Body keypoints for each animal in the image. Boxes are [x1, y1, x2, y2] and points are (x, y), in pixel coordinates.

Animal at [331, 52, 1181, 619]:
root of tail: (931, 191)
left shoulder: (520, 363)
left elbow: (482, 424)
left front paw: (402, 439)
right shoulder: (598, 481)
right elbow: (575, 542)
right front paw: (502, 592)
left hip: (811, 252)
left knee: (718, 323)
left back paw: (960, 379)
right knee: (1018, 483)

* * * * * * * * *

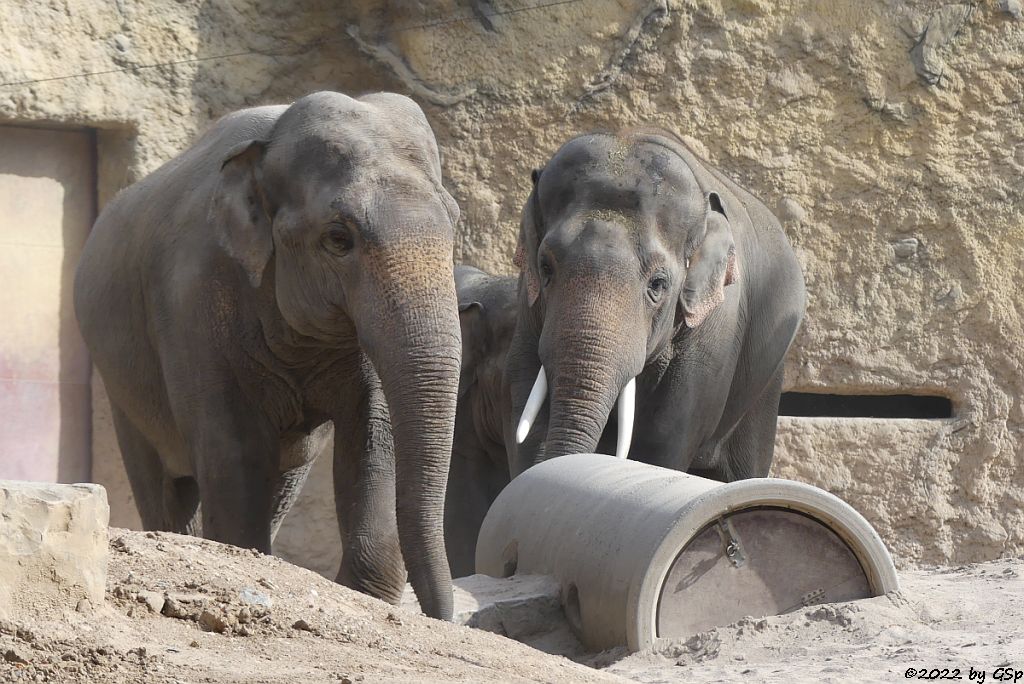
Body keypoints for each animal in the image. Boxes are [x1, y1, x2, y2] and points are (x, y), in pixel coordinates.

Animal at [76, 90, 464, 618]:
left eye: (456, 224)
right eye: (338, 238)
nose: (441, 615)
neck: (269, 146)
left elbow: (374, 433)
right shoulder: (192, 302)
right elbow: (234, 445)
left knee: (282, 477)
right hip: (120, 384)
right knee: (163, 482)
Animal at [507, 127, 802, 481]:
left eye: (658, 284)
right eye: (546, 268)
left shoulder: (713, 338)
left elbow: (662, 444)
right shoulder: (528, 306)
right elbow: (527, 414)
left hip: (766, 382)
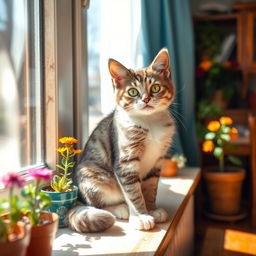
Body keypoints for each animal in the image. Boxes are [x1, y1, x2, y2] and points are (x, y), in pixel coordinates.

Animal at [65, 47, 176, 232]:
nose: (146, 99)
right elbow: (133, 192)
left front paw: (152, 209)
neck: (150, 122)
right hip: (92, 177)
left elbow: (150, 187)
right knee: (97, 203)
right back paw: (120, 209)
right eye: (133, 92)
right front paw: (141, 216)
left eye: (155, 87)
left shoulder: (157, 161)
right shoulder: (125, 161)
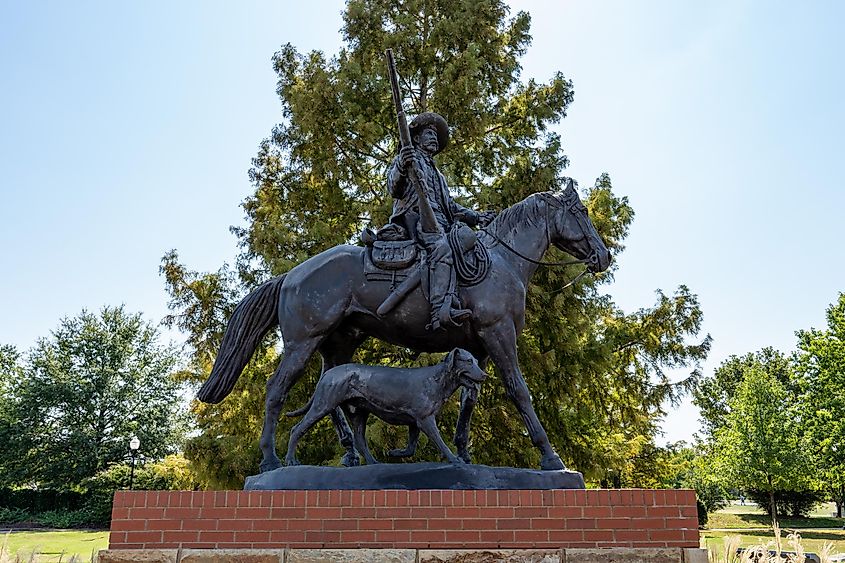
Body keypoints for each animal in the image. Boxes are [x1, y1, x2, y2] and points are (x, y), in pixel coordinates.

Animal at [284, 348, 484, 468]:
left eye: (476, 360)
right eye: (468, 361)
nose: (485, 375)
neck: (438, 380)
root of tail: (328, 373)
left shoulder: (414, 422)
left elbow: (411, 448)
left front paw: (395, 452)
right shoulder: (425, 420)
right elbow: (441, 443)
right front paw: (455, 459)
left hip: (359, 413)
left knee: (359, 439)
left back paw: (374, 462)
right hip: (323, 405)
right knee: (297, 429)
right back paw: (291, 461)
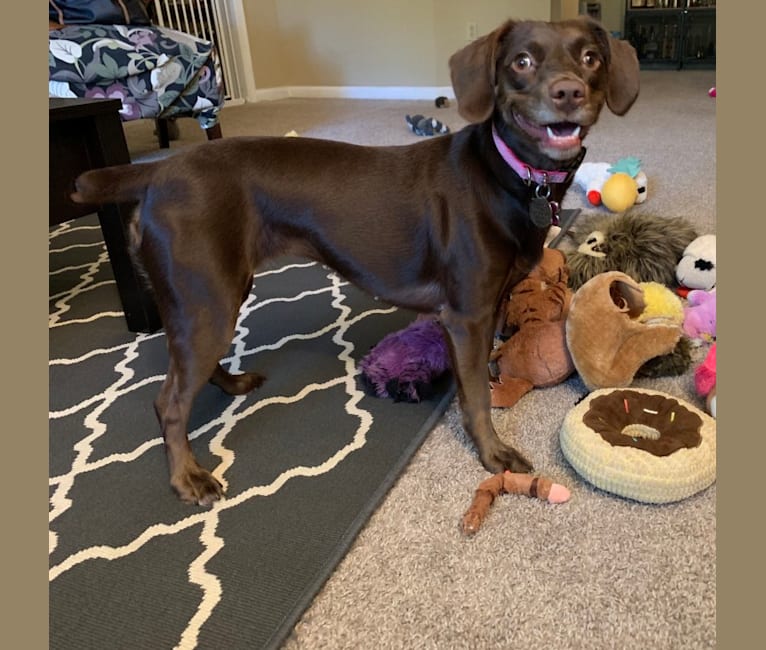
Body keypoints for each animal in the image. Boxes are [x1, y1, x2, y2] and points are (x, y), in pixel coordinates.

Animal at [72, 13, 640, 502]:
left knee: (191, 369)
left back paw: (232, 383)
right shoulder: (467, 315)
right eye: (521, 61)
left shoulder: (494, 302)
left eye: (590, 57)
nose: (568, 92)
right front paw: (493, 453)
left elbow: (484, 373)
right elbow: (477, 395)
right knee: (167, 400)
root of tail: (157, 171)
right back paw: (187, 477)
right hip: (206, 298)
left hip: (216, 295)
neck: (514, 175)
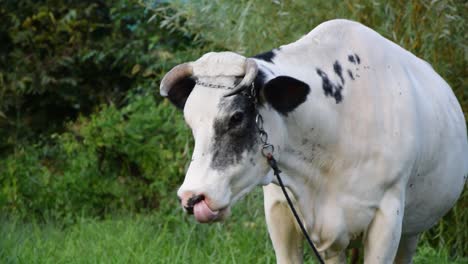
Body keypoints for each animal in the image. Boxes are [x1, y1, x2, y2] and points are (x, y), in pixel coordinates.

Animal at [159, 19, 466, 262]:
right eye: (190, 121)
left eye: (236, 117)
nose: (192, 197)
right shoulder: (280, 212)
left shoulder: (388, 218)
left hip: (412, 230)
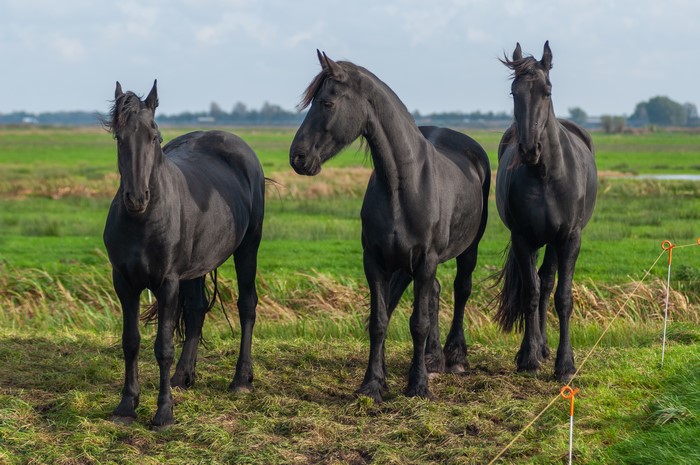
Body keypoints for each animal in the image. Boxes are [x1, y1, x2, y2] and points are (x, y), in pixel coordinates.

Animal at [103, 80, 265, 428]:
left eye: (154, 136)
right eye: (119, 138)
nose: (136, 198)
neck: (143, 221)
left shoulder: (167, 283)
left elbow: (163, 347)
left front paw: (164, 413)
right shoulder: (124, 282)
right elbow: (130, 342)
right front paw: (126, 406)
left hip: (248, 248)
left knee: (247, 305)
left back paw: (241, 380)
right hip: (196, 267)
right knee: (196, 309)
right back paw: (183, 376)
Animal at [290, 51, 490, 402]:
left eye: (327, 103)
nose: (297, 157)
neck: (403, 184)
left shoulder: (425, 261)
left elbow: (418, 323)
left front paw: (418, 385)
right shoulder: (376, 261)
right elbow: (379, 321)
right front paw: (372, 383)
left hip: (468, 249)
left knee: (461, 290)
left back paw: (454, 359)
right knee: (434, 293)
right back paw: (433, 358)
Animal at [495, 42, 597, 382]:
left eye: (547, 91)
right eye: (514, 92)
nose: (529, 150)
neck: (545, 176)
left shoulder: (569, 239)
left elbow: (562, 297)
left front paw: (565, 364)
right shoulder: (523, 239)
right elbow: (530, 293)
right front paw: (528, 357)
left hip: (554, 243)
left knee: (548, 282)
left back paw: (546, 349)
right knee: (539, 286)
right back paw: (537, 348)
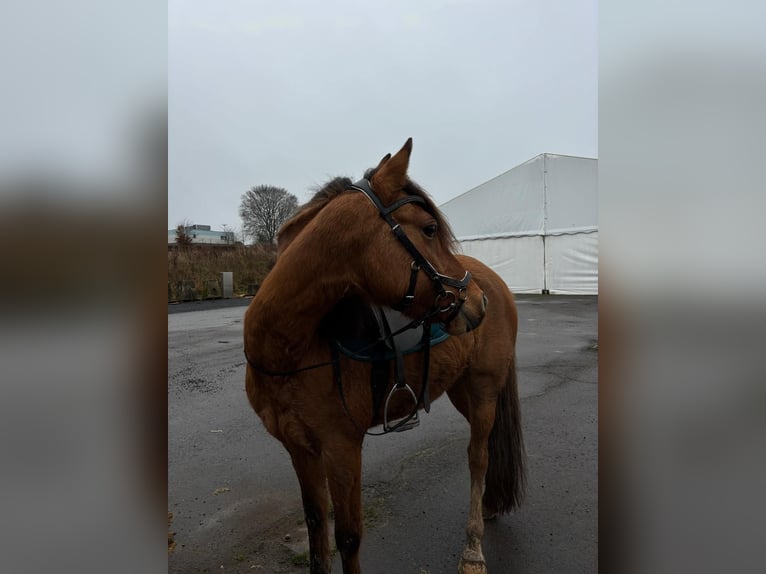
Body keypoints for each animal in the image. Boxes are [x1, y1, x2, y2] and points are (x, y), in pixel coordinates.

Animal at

* * * * * * * * *

Above, find the line with "left eye: (155, 87)"; copy it and every line down to the line with "left knee: (359, 439)", exactly and both included, but no pictures.

left eye: (155, 87)
left shoulder: (157, 161)
right shoulder: (125, 161)
Body keypoints for each animal in the image. Boxes are [x1, y1, x2, y2] and points are (x, y), in pixel coordinates.

Animal at [284, 348, 484, 468]:
left eye: (476, 360)
right eye: (468, 361)
nose: (485, 375)
neck: (438, 380)
root of tail: (328, 373)
left shoulder: (414, 422)
left elbow: (411, 448)
left front paw: (395, 452)
right shoulder: (425, 420)
right elbow: (441, 443)
right front paw: (455, 459)
left hip: (359, 413)
left knee: (359, 439)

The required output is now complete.